▸ **Supplied material**
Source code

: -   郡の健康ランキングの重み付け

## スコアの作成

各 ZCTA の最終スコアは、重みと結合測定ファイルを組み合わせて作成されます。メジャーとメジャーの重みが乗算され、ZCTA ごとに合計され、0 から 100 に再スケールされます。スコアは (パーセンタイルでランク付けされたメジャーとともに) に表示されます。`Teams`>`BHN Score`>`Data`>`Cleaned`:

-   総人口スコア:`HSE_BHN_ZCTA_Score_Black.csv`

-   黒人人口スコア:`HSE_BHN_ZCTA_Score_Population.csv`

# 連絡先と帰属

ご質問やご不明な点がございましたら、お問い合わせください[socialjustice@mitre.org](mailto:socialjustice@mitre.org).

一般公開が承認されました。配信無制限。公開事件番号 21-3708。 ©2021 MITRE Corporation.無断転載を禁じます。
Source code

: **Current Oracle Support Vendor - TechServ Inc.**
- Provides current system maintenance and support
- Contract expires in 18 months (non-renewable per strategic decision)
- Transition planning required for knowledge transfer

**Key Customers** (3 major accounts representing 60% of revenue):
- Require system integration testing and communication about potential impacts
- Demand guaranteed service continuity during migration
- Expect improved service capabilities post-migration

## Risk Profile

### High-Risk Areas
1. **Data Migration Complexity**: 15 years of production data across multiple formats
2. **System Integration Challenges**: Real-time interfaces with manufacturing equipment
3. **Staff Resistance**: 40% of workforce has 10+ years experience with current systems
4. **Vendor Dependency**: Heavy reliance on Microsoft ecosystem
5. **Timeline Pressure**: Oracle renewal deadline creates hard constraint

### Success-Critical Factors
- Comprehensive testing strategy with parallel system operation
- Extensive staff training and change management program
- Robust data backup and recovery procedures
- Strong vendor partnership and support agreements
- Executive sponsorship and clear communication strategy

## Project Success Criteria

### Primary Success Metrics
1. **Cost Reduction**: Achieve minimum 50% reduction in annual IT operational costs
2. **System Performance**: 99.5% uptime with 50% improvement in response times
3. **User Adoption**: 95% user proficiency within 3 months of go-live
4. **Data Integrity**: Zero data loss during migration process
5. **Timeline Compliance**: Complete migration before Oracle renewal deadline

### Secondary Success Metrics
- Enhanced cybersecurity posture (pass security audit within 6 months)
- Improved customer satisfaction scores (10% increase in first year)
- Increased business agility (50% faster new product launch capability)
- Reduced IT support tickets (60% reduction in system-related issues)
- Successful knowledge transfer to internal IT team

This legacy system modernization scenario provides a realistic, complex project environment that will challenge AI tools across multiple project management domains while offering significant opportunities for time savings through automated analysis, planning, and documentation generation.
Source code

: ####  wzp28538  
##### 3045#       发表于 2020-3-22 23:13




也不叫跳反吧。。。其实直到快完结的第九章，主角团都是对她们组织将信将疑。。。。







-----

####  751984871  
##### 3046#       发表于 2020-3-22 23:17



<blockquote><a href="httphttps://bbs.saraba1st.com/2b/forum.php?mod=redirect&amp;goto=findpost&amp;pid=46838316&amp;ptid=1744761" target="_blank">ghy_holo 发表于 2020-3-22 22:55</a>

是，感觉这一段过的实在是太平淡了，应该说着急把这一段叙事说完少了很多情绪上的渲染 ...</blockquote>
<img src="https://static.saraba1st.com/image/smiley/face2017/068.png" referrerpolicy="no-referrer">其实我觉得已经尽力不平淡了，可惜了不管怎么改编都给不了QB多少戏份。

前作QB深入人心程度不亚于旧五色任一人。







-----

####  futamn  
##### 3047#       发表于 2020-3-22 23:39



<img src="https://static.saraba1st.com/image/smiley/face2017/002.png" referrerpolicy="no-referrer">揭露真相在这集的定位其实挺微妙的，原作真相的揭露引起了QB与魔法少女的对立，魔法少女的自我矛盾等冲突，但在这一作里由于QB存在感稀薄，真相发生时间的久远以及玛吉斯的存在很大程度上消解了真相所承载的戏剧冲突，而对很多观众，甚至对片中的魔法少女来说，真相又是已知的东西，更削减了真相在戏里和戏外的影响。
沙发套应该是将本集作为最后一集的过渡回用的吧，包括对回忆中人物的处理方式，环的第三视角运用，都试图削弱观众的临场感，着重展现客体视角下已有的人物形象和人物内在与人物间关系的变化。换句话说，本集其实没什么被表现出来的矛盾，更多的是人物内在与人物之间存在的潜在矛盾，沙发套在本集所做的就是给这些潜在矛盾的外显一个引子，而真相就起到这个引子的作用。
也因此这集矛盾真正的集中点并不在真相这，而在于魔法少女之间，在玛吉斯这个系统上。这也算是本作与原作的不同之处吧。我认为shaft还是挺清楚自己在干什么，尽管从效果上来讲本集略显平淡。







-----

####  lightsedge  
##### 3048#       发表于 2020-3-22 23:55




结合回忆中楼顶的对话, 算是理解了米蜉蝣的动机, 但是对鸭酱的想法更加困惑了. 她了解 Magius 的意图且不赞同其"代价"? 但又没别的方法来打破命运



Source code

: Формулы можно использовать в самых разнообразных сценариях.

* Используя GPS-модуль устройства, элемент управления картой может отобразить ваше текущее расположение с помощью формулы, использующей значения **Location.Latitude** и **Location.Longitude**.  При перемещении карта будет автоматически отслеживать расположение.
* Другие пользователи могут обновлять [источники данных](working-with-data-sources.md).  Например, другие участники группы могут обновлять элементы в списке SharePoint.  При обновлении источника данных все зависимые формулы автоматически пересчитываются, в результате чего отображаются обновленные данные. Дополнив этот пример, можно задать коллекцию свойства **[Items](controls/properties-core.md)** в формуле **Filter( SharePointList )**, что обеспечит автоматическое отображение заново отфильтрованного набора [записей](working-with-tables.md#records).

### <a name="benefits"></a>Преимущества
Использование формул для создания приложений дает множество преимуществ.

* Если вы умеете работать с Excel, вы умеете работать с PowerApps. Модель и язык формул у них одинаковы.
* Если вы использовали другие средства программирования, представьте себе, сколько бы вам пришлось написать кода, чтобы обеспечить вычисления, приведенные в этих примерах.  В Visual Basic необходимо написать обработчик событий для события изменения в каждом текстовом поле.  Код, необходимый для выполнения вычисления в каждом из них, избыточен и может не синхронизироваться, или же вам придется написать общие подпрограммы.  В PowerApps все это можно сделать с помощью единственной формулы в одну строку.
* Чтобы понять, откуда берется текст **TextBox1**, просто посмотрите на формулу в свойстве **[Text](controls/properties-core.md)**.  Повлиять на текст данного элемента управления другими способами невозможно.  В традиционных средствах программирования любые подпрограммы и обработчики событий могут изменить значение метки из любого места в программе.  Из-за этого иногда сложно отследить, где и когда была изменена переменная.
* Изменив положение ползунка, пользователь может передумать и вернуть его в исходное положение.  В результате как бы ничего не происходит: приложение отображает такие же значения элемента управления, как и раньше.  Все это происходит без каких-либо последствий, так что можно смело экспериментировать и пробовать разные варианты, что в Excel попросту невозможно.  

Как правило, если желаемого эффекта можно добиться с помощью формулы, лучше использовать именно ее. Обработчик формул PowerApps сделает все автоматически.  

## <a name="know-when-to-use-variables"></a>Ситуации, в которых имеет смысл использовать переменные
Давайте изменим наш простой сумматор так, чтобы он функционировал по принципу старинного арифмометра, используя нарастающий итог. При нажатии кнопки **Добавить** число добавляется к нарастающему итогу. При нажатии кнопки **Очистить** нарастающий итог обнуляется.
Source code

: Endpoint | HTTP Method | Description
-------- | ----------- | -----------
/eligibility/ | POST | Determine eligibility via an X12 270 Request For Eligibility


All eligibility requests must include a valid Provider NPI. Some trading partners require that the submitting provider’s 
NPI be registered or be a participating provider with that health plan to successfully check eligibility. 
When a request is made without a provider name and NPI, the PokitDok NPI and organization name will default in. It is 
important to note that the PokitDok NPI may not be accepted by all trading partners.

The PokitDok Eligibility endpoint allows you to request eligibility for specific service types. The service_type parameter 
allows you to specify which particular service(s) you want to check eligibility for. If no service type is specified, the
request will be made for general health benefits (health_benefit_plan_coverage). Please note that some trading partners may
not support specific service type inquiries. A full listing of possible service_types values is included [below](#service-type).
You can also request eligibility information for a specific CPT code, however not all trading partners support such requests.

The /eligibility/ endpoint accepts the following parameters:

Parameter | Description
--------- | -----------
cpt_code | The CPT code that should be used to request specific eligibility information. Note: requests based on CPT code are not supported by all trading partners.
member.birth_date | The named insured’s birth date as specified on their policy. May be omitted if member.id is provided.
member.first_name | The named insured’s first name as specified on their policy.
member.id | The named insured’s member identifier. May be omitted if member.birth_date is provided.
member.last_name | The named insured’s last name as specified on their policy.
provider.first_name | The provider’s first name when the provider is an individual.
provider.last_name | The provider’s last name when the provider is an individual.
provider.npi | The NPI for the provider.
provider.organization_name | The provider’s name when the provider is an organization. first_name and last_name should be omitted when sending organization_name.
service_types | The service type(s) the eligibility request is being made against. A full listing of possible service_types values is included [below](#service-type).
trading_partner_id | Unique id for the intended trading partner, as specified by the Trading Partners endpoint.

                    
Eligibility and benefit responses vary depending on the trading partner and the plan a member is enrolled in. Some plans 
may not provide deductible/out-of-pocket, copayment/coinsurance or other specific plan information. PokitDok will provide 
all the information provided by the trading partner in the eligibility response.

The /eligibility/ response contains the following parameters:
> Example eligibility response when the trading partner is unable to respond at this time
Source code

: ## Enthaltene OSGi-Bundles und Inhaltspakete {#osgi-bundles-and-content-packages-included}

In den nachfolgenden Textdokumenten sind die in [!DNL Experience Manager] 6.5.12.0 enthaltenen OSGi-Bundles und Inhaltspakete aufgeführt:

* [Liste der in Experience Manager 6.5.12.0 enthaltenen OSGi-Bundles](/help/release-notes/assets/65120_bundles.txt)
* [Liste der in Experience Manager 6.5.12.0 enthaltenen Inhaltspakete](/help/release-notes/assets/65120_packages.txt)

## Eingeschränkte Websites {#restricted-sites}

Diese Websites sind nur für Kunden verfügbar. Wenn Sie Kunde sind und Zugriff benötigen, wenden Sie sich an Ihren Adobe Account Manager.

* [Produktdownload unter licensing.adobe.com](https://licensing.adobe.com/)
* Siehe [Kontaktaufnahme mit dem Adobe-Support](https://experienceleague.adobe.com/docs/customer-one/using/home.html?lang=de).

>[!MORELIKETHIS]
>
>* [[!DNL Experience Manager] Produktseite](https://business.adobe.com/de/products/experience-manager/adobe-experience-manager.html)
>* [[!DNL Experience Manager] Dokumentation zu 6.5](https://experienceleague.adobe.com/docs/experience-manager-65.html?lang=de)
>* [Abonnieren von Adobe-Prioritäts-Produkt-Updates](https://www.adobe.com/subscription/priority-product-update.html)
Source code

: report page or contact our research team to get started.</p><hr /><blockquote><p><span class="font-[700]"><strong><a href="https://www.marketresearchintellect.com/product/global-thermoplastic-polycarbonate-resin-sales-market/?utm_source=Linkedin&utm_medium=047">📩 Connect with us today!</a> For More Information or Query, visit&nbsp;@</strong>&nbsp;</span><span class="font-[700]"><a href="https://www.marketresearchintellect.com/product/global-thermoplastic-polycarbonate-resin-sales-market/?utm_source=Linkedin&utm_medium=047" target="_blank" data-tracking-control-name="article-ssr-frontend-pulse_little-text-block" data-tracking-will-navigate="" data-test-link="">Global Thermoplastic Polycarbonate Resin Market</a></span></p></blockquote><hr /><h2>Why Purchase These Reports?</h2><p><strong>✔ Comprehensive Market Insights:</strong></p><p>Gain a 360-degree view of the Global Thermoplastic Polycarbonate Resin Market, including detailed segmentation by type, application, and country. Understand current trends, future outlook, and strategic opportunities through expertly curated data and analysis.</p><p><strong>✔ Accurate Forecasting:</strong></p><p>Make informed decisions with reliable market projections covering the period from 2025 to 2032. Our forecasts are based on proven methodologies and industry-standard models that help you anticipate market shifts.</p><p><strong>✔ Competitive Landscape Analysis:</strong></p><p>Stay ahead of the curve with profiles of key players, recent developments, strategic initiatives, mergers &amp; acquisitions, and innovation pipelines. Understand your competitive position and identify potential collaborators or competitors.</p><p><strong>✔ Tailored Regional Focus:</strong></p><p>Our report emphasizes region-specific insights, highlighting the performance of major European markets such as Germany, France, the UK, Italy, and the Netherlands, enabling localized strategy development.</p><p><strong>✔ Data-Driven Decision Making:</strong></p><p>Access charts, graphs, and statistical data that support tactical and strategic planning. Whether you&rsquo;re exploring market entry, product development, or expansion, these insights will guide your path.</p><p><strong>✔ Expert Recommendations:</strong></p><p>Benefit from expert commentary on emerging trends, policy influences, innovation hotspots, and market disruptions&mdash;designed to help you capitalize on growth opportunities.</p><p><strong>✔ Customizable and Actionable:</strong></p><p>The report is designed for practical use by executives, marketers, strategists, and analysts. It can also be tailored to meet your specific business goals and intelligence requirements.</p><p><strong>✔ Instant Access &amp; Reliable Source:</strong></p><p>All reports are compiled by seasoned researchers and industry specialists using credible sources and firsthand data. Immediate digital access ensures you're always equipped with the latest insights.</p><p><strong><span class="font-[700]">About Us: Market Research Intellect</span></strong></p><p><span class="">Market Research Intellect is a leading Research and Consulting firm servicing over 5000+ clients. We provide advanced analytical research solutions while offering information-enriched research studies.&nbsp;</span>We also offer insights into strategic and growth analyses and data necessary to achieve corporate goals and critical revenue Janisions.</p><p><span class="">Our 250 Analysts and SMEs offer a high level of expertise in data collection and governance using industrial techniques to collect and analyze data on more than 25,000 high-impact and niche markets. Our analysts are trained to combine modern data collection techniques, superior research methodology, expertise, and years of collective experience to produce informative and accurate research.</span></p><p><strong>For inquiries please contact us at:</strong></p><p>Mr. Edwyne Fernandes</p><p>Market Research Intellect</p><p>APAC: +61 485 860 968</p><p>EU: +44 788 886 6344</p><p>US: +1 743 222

▸ **What you will do**
Type out the lines from the beginning through the line containing "5. **Timeline Pressure**: Oracle", both ends included, with no changes.

▸ **Solution**
Source code

: -   郡の健康ランキングの重み付け

## スコアの作成

各 ZCTA の最終スコアは、重みと結合測定ファイルを組み合わせて作成されます。メジャーとメジャーの重みが乗算され、ZCTA ごとに合計され、0 から 100 に再スケールされます。スコアは (パーセンタイルでランク付けされたメジャーとともに) に表示されます。`Teams`>`BHN Score`>`Data`>`Cleaned`:

-   総人口スコア:`HSE_BHN_ZCTA_Score_Black.csv`

-   黒人人口スコア:`HSE_BHN_ZCTA_Score_Population.csv`

# 連絡先と帰属

ご質問やご不明な点がございましたら、お問い合わせください[socialjustice@mitre.org](mailto:socialjustice@mitre.org).

一般公開が承認されました。配信無制限。公開事件番号 21-3708。 ©2021 MITRE Corporation.無断転載を禁じます。
Source code

: **Current Oracle Support Vendor - TechServ Inc.**
- Provides current system maintenance and support
- Contract expires in 18 months (non-renewable per strategic decision)
- Transition planning required for knowledge transfer

**Key Customers** (3 major accounts representing 60% of revenue):
- Require system integration testing and communication about potential impacts
- Demand guaranteed service continuity during migration
- Expect improved service capabilities post-migration

## Risk Profile

### High-Risk Areas
1. **Data Migration Complexity**: 15 years of production data across multiple formats
2. **System Integration Challenges**: Real-time interfaces with manufacturing equipment
3. **Staff Resistance**: 40% of workforce has 10+ years experience with current systems
4. **Vendor Dependency**: Heavy reliance on Microsoft ecosystem
5. **Timeline Pressure**: Oracle renewal deadline creates hard constraint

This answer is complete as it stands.